PROBLEM STATEMENT:
From the first line to the last, give the records again exactly.

--

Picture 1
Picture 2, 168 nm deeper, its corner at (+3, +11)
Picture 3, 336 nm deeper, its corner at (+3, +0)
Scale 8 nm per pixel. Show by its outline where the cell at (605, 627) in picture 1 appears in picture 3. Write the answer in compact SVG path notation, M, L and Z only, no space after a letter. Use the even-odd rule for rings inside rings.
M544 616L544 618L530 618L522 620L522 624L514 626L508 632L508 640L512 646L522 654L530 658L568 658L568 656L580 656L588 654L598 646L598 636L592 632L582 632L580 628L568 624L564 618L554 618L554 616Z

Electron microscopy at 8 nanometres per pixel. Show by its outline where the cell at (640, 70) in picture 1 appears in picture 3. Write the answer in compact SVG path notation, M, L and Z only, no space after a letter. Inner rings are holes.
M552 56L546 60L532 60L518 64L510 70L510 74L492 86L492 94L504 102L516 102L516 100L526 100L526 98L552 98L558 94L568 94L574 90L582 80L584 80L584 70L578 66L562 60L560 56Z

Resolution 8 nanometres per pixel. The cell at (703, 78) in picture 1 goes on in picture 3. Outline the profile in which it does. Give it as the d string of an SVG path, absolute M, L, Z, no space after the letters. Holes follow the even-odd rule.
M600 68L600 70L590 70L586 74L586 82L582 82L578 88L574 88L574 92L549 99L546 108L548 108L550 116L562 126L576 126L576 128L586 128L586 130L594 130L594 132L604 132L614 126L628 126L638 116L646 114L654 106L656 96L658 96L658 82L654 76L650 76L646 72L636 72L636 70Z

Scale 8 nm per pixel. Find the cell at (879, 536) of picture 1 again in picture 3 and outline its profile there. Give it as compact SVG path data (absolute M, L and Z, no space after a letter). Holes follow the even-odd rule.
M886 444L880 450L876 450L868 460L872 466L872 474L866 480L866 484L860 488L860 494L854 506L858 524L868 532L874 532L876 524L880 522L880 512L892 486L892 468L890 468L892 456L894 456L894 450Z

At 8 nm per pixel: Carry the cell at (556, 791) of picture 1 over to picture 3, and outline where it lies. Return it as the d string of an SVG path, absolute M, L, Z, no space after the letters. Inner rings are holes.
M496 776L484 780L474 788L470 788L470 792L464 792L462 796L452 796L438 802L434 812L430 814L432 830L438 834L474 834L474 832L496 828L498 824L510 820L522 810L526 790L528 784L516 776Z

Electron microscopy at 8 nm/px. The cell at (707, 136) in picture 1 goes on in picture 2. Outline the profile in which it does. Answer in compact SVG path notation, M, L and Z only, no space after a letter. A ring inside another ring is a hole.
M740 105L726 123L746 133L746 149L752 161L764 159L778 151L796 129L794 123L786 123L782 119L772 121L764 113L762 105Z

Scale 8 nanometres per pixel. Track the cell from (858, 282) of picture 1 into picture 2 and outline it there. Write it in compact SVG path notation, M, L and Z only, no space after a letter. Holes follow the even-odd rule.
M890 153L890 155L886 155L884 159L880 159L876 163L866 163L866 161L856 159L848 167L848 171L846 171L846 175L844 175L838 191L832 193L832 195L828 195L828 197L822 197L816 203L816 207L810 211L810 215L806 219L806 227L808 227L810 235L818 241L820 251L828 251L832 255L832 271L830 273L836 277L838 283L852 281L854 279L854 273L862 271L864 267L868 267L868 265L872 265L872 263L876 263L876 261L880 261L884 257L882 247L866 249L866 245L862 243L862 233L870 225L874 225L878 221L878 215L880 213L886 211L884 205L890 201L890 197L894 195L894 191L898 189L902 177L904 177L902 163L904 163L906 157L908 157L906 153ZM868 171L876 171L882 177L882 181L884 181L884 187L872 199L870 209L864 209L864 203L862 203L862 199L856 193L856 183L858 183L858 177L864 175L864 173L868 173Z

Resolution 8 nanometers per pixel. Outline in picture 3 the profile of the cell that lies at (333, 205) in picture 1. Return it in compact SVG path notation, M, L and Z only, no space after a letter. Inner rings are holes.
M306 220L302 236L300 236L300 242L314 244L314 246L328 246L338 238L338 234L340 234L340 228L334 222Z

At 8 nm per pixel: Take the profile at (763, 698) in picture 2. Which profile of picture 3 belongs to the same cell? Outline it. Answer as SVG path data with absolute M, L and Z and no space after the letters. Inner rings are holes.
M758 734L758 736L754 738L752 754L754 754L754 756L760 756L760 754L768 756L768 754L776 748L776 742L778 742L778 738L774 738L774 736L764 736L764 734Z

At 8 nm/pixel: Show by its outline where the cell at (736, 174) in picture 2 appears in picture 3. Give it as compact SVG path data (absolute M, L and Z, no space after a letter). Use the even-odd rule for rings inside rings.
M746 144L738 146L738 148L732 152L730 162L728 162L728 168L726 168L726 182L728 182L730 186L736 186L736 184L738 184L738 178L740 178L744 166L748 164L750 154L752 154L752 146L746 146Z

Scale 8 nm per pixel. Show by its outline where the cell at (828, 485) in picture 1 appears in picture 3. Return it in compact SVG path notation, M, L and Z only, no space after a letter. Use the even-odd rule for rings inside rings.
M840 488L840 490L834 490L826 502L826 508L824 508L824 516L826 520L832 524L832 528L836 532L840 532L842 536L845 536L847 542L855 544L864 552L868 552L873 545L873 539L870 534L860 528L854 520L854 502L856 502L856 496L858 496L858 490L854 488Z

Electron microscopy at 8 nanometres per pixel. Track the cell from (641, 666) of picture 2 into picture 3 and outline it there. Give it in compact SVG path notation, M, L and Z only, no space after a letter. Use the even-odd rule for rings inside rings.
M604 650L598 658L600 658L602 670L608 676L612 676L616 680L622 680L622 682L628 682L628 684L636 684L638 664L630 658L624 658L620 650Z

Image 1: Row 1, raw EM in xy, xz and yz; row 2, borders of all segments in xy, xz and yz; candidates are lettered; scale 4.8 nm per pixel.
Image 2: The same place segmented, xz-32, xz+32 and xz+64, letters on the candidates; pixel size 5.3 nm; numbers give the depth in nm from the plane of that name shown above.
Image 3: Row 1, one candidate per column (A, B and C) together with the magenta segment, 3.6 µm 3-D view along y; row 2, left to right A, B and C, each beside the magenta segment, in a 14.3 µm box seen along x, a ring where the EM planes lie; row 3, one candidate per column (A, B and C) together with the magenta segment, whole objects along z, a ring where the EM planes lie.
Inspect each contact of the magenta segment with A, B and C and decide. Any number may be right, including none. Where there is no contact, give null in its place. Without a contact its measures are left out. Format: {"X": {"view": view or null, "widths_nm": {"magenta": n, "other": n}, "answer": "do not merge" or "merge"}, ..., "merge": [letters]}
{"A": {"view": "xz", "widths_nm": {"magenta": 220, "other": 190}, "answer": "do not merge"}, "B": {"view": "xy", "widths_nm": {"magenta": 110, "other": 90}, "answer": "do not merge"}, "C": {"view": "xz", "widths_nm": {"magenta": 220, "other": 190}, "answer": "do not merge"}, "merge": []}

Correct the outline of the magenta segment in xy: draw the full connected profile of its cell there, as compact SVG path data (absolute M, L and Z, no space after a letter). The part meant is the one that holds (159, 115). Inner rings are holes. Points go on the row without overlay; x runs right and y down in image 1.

--

RESULT:
Picture 1
Picture 2, 168 nm deeper, its corner at (+3, +11)
Picture 3, 336 nm deeper, its corner at (+3, +0)
Scale 8 nm per pixel. Show by its outline where the cell at (605, 627) in picture 1 appears in picture 3. Write the answer in compact SVG path notation, M, L and Z only, no space after a letter. Use the even-odd rule for rings inside rings.
M544 616L544 618L530 618L522 620L522 624L514 626L508 632L508 640L512 646L522 654L530 658L568 658L568 656L580 656L588 654L598 646L598 636L592 632L582 632L580 628L568 624L564 618L554 618L554 616Z

Electron microscopy at 8 nanometres per pixel. Show by its outline where the cell at (640, 70) in picture 1 appears in picture 3. Write the answer in compact SVG path notation, M, L and Z only, no space after a letter. Inner rings are holes.
M552 56L546 60L532 60L518 64L510 70L510 74L492 86L492 94L504 102L516 102L516 100L526 100L526 98L552 98L558 94L568 94L574 90L582 80L584 80L584 70L578 66L562 60L560 56Z

Resolution 8 nanometres per pixel. The cell at (703, 78) in picture 1 goes on in picture 3. Outline the profile in which it does. Give it as the d string of an SVG path, absolute M, L, Z, no space after the letters. Holes follow the even-odd rule.
M600 68L600 70L590 70L586 74L586 82L582 82L578 88L574 88L574 92L549 99L546 108L548 108L550 116L562 126L576 126L576 128L586 128L586 130L594 130L594 132L604 132L614 126L628 126L638 116L646 114L654 106L656 96L658 96L658 82L654 76L650 76L646 72L636 72L636 70Z

Scale 8 nm per pixel. Find the cell at (879, 536) of picture 1 again in picture 3 and outline its profile there. Give it as compact SVG path data (absolute M, L and Z, no space after a letter). Holes follow the even-odd rule.
M886 444L880 450L876 450L868 460L872 466L872 474L866 480L866 484L860 488L860 494L854 506L858 524L868 532L874 532L876 524L880 522L880 512L892 486L892 468L890 468L892 456L894 456L894 450Z

At 8 nm per pixel: Carry the cell at (556, 791) of picture 1 over to picture 3, and outline where it lies. Return it as the d string of an SVG path, absolute M, L, Z, no space after the letters. Inner rings are holes.
M496 776L484 780L474 788L470 788L470 792L464 792L462 796L452 796L438 802L434 812L430 814L432 830L438 834L474 834L474 832L496 828L498 824L510 820L522 810L526 790L528 784L516 776Z

Electron microscopy at 8 nm/px. The cell at (707, 136) in picture 1 goes on in picture 2. Outline the profile in which it does. Answer in compact SVG path notation, M, L and Z only, no space after a letter. A ring inside another ring is a hole.
M740 105L726 123L746 133L746 149L752 161L764 159L778 151L796 129L794 123L786 123L782 119L772 121L764 113L762 105Z

Scale 8 nanometres per pixel. Track the cell from (858, 282) of picture 1 into picture 2 and outline it there. Write it in compact SVG path notation, M, L and Z only, no space after a letter. Holes follow the even-odd rule.
M890 153L890 155L886 155L884 159L880 159L876 163L866 163L866 161L856 159L848 167L848 171L846 171L846 175L844 175L838 191L832 193L832 195L828 195L828 197L822 197L816 203L816 207L810 211L810 215L806 219L806 227L808 227L810 235L818 241L820 251L828 251L832 255L832 271L830 273L836 277L838 283L852 281L854 279L854 273L862 271L864 267L868 267L868 265L872 265L872 263L876 263L876 261L880 261L884 257L882 247L866 249L866 245L862 243L862 233L870 225L874 225L878 221L878 215L880 213L886 211L884 205L890 201L890 197L894 195L894 191L898 189L902 177L904 177L902 163L904 163L906 157L908 157L906 153ZM868 171L876 171L882 177L882 181L884 181L884 187L872 199L870 209L864 209L864 203L862 203L862 199L856 193L856 183L858 183L858 177L864 175L864 173L868 173Z

Resolution 8 nanometers per pixel. Outline in picture 3 the profile of the cell that lies at (333, 205) in picture 1. Return it in compact SVG path notation, M, L and Z only, no space after a letter. Inner rings are holes.
M306 220L302 236L300 236L300 242L314 244L314 246L328 246L338 238L338 234L340 234L340 228L334 222Z

At 8 nm per pixel: Take the profile at (763, 698) in picture 2. Which profile of picture 3 belongs to the same cell? Outline it. Answer as SVG path data with absolute M, L and Z and no space after the letters. Inner rings are holes.
M758 734L758 736L754 738L752 754L754 754L754 756L760 756L760 754L768 756L768 754L776 748L776 742L778 742L778 738L774 738L774 736L764 736L764 734Z

At 8 nm/pixel: Show by its outline where the cell at (736, 174) in picture 2 appears in picture 3. Give it as compact SVG path data (absolute M, L and Z, no space after a letter). Use the even-odd rule for rings inside rings.
M746 144L738 146L738 148L732 152L730 162L728 162L728 168L726 168L726 182L728 182L730 186L736 186L736 184L738 184L738 178L740 178L744 166L748 164L750 154L752 154L752 146L746 146Z

Scale 8 nm per pixel. Show by its outline where the cell at (828, 485) in picture 1 appears in picture 3. Return it in compact SVG path notation, M, L and Z only, no space after a letter. Use the even-odd rule for rings inside rings.
M840 488L840 490L834 490L826 502L826 508L824 508L824 516L826 520L832 524L832 528L836 532L840 532L842 536L845 536L847 542L855 544L864 552L868 552L873 545L873 539L870 534L860 528L854 520L854 502L856 502L856 496L858 496L858 490L854 488Z

Electron microscopy at 8 nanometres per pixel. Track the cell from (641, 666) of picture 2 into picture 3 and outline it there. Give it in compact SVG path notation, M, L and Z only, no space after a letter. Use the even-odd rule for rings inside rings.
M604 650L598 658L600 658L602 670L608 676L612 676L616 680L622 680L622 682L628 682L628 684L636 684L638 664L630 658L624 658L620 650Z

Image 1: Row 1, raw EM in xy, xz and yz; row 2, borders of all segments in xy, xz and yz; candidates are lettered; scale 4.8 nm per pixel.
Image 2: The same place segmented, xz-32, xz+32 and xz+64, letters on the candidates; pixel size 5.3 nm; numbers give the depth in nm from the plane of that name shown above.
Image 3: Row 1, one candidate per column (A, B and C) together with the magenta segment, 3.6 µm 3-D view along y; row 2, left to right A, B and C, each beside the magenta segment, in a 14.3 µm box seen along x, a ring where the EM planes lie; row 3, one candidate per column (A, B and C) together with the magenta segment, whole objects along z, a ring where the EM planes lie.
Inspect each contact of the magenta segment with A, B and C and decide. Any number may be right, including none. Where there is no contact, give null in its place. Without a contact its measures are left out. Format: {"X": {"view": view or null, "widths_nm": {"magenta": n, "other": n}, "answer": "do not merge" or "merge"}, ..., "merge": [letters]}
{"A": {"view": "xz", "widths_nm": {"magenta": 220, "other": 190}, "answer": "do not merge"}, "B": {"view": "xy", "widths_nm": {"magenta": 110, "other": 90}, "answer": "do not merge"}, "C": {"view": "xz", "widths_nm": {"magenta": 220, "other": 190}, "answer": "do not merge"}, "merge": []}

Correct the outline of the magenta segment in xy: draw the full connected profile of its cell there, as compact SVG path data (absolute M, L and Z, no space after a letter). The part meant is the one that holds (159, 115). Inner rings are holes. Points go on the row without overlay; x runs right and y down in image 1.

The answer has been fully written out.